I'm trying to think of a third reason why they get hired, and can't come up with one.


Worth pointing out I was talking about managers, not management consultants, which are a whole different kettle of fish.


Was your background not management consulting?


Sure, so? That doesn't mean that I'm conflating the two terms.


Do you think your background is interwoven in the article content and recommendations?


Of course it is. I was lucky to have several managers that I would call "good", and even a couple of "great" ones, so that before I jumped into the startup world I got to see what a "good" manager does for a project. Those were sometimes Accenture people, sometimes people who worked to the client. The fact that they worked for a consultancy was irrelevant, but the fact that they were managers was obviously relevant.

How could my background not be "interwoven" in the article content and recommendations? Are you suggesting I should make things up instead of basing them on experience?


> Are you suggesting I should make things up instead of basing them on experience?

No. I am saying, now explicitly, that the shortcomings of the article are directly related to 1 & 2 in my original comment.


You never specified what those alleged shortcomings are. Nor have you established a believable link, since, once again, the article is not about management consulting, but about management. I'm not going to continue this game of cat and mouse with comments. If you can't express yourself clearly and concisely, I have better things to do with my time than try to decipher your criticism.
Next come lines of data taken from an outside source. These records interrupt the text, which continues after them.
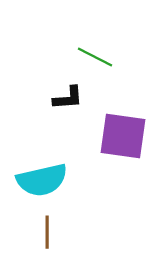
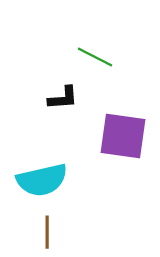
black L-shape: moved 5 px left
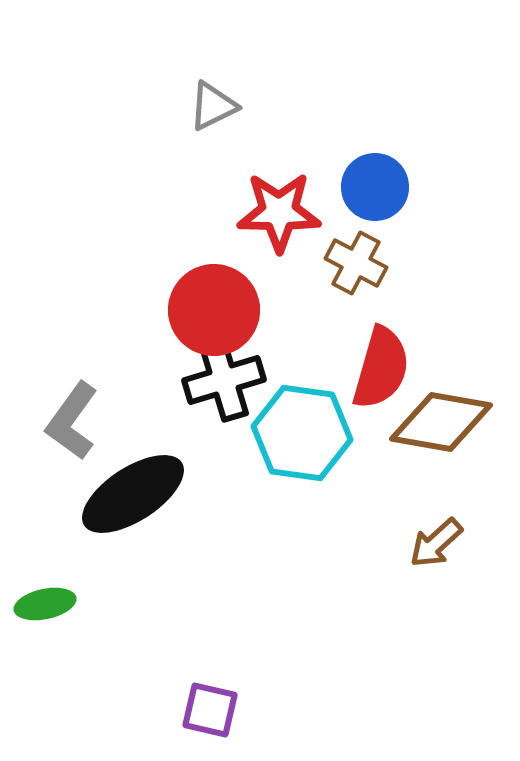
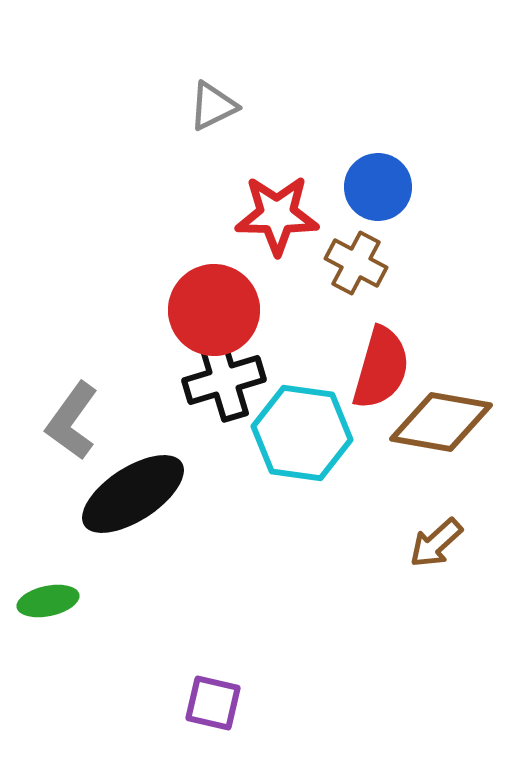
blue circle: moved 3 px right
red star: moved 2 px left, 3 px down
green ellipse: moved 3 px right, 3 px up
purple square: moved 3 px right, 7 px up
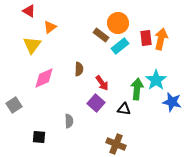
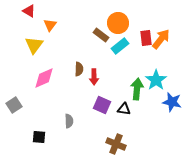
orange triangle: moved 2 px up; rotated 16 degrees counterclockwise
orange arrow: rotated 25 degrees clockwise
yellow triangle: moved 2 px right
red arrow: moved 8 px left, 6 px up; rotated 35 degrees clockwise
purple square: moved 6 px right, 2 px down; rotated 18 degrees counterclockwise
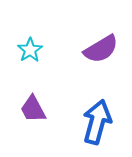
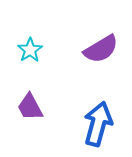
purple trapezoid: moved 3 px left, 2 px up
blue arrow: moved 1 px right, 2 px down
FYI, the recommended books are much cheaper on Amazon.


I think that the risk of poor management is something that will be dealt with at any company where your employees are all young; startups have a younger employee base - and you get a lot of people re-inventing the wheel.

There is a lot to be said for the companies, especially in silicon valley, that are large, established and older - they will have a range of good managers.

If you're only out looking for rock-stars, ninjas or other witty adjectives your employee base maybe younger and lacking experience in some of the more esoteric aspects of running a company.

When I was interviewing at Twitter they mentioned they had ton of internal chaos where a lot of the young employees, having had maybe only one prior company as an experience point only had that company's culture for reference - and this was a problem for them.